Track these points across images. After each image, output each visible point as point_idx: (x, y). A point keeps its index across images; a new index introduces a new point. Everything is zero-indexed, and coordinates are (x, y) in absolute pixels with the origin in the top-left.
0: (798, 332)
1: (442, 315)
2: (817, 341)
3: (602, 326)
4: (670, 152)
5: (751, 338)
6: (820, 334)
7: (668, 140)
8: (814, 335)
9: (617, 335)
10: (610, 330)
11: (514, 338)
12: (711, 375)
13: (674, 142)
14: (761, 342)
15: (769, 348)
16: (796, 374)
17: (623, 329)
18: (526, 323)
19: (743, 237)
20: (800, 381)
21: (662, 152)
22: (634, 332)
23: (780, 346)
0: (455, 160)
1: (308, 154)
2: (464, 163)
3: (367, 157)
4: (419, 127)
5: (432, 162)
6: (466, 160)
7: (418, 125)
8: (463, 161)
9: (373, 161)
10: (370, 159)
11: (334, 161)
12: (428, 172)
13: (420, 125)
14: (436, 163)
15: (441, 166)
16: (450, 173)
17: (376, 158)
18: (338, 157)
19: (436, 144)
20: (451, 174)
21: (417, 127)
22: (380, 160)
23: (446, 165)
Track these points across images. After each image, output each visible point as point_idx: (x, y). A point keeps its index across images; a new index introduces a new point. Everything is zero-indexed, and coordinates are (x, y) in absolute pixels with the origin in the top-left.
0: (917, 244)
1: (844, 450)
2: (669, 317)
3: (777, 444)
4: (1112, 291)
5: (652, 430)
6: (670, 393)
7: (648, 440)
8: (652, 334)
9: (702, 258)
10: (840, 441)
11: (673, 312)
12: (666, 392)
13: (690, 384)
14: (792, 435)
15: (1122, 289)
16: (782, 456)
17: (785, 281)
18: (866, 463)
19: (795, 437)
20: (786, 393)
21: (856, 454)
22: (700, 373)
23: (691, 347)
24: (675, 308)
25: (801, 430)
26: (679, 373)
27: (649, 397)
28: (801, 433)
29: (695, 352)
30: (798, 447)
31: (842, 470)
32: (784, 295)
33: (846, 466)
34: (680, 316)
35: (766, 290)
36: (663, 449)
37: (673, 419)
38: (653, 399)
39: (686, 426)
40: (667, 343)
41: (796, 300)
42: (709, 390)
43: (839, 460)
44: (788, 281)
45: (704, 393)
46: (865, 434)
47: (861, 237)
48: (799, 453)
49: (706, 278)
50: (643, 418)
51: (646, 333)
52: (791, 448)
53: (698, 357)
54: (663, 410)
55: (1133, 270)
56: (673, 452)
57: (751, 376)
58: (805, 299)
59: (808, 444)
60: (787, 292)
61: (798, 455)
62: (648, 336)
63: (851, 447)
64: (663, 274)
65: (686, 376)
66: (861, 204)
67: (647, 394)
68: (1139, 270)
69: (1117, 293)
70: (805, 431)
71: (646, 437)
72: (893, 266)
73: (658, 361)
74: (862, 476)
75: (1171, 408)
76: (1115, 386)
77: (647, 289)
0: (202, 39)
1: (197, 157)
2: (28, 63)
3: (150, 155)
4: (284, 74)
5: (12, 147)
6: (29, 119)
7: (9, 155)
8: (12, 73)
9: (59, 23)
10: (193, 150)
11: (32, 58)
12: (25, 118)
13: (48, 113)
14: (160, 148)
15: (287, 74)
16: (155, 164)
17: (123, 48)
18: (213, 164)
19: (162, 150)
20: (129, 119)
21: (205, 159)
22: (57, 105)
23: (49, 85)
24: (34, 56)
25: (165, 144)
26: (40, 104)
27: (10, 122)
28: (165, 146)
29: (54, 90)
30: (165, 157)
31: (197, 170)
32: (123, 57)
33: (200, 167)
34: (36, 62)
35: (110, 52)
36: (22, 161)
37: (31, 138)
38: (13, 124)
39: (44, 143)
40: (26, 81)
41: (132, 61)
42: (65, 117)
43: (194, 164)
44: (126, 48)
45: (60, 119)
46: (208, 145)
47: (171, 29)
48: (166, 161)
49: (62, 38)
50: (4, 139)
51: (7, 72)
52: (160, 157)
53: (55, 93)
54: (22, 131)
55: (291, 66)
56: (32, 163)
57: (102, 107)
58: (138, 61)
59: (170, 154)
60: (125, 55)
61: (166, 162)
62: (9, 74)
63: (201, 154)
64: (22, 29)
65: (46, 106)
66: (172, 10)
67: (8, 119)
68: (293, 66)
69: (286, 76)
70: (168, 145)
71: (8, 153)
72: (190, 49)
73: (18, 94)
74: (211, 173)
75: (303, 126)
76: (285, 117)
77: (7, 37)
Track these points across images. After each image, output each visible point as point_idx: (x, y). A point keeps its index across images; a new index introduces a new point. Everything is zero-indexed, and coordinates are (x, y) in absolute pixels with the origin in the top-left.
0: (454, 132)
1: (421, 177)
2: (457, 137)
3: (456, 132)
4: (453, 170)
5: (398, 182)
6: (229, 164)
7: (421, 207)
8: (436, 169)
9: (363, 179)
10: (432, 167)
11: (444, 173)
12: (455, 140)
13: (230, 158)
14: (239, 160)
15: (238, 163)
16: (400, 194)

> _WHAT IS EXPECTED_
Print only what lies in the material above starting at the line with "37: (673, 419)" and ending at the line with "76: (1115, 386)", every line exactly as given.

> _RESPONSE BELOW_
37: (673, 419)
38: (653, 399)
39: (686, 426)
40: (667, 343)
41: (796, 300)
42: (709, 390)
43: (839, 460)
44: (788, 281)
45: (704, 393)
46: (865, 434)
47: (861, 237)
48: (799, 453)
49: (706, 278)
50: (643, 418)
51: (646, 333)
52: (791, 448)
53: (698, 357)
54: (663, 410)
55: (1133, 270)
56: (673, 452)
57: (751, 376)
58: (805, 299)
59: (808, 444)
60: (787, 292)
61: (798, 455)
62: (648, 336)
63: (851, 447)
64: (663, 274)
65: (686, 376)
66: (861, 204)
67: (647, 394)
68: (1139, 270)
69: (1117, 293)
70: (805, 431)
71: (646, 437)
72: (893, 266)
73: (658, 361)
74: (862, 476)
75: (1171, 408)
76: (1115, 386)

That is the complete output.